Yıllar sonra Charles Duhigg’e yaptığı açıklamada O’Neill şunları dile getirdi: “Ben Alcoa’yı dönüştürmek zorunda olduğumu biliyordum. Ancak insanlara değişmelerini emredemezsiniz. Ben de tek bir şeye odaklanmaya karar verdim. Bir konu ile ilgili alışkanlıkları değiştirmeye başlarsam, bu tüm şirkete yayılacaktı. “
O’Neill hangi hedefi, ne amaçla koyduğunun bilinci ile Alcoa’yı dönüştürmüştü. O’nun hikayesini daha yakından incelemek isterseniz, Duhigg’in Alışkanlıkların Gücü kitabını okuyabilirsiniz.
* * *
28 Ağustos Cuma günü Profesör Dr. Türker Baş‘ın davetlisi olarak İstanbul Şehir Üniversitesi’nde düzenlenen ‘İdeal İşyeri Semineri’nin ikincisine katıldım. Seminer sunumuna göz atmak isteyenler, buraya tıklayarak inceleyebilirler. Sayın Baş’ın yapmış olduğu araştırma ile ilgili bulgular arasında en çok dikkatimi çeken konu, 2013 yılında yapılan ilk araştırmanın çalışan bağlılığıyla ilgili verileriydi. ‘Nitelikli çalışanları elde tutmak ve yüksek performansla çalışmalarını sağlamak gün geçtikçe zorlaşıyor’ diyen Baş, çalışanları şirkete bağlamanın iki yolu olduğunu dile getirdi:
- Anlamlı Bir Neden: Bağlılığın düşük olduğu şirketlerde, çalışanların işin teknik boyutlarını çok iyi bilmelerine rağmen, gün içindeki faaliyetlerinin hangi amaca hizmet ettiği hakkında net bir fikre sahip olmadığını fark ettik.

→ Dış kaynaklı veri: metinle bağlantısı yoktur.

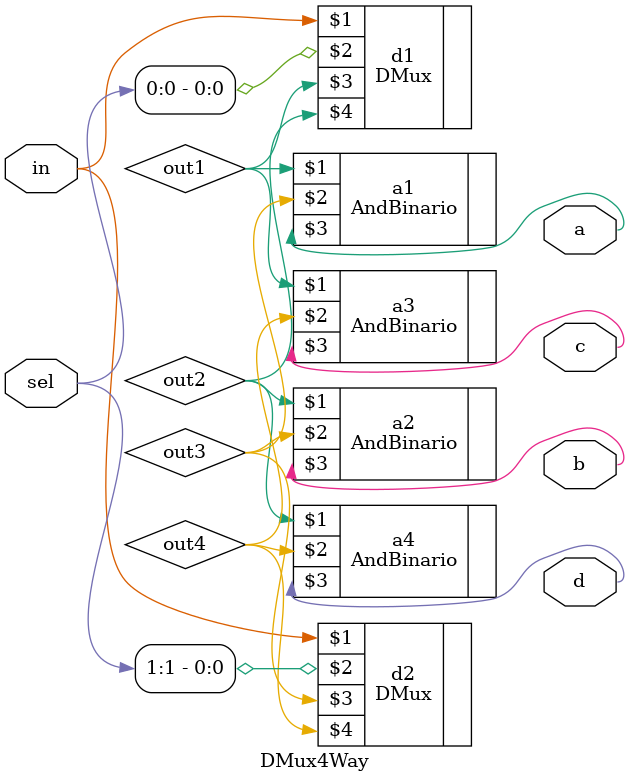
<source format=v>
module DMux4Way(in,sel,a,b,c,d);
	input in;
	input [0:1] sel;
	output a,b,c,d;
	
	wire out1,out2,out3,out4;
	
	DMux d1(in,sel[0],out1,out2);
	DMux d2(in,sel[1],out3,out4);
	AndBinario a1(out1,out3,a);
	AndBinario a2(out2,out3,b);
	AndBinario a3(out1,out4,c);
	AndBinario a4(out2,out4,d);
endmodule 

</source>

- Tutkulu Liderler: Araştırmamız sırasında, çalışan bağlılığının yüksek olduğu tüm ortamlarda güçlü bir liderliğin varlığını hissettik. Türker Bey’in bu çalışmanın çıktılarına örnek olarak gösterdiği firma ise, kendilerine yaptıkları işin nedeni sorulduğunda hiç duraksamadan cevap verebilen Viko çalışanlarıydı. Viko’da her bir çalışan, gerçekleştirdiği görevin hangi amaca hizmet ettiğini biliyor ve bu sayede organizasyonun hedeflediği büyük resimdeki yerini alabiliyor.
* * *
Neyi, neden yaptığını bilen ekipler, yöneticiler ve çalışanların ne kadar büyük ölçekte değişimlere sebep olabileceklerini anlatabildiğimi umuyorum. İnsanlara gerçek bir amaç verin. Hedefler başka türlü gerçekleşemez.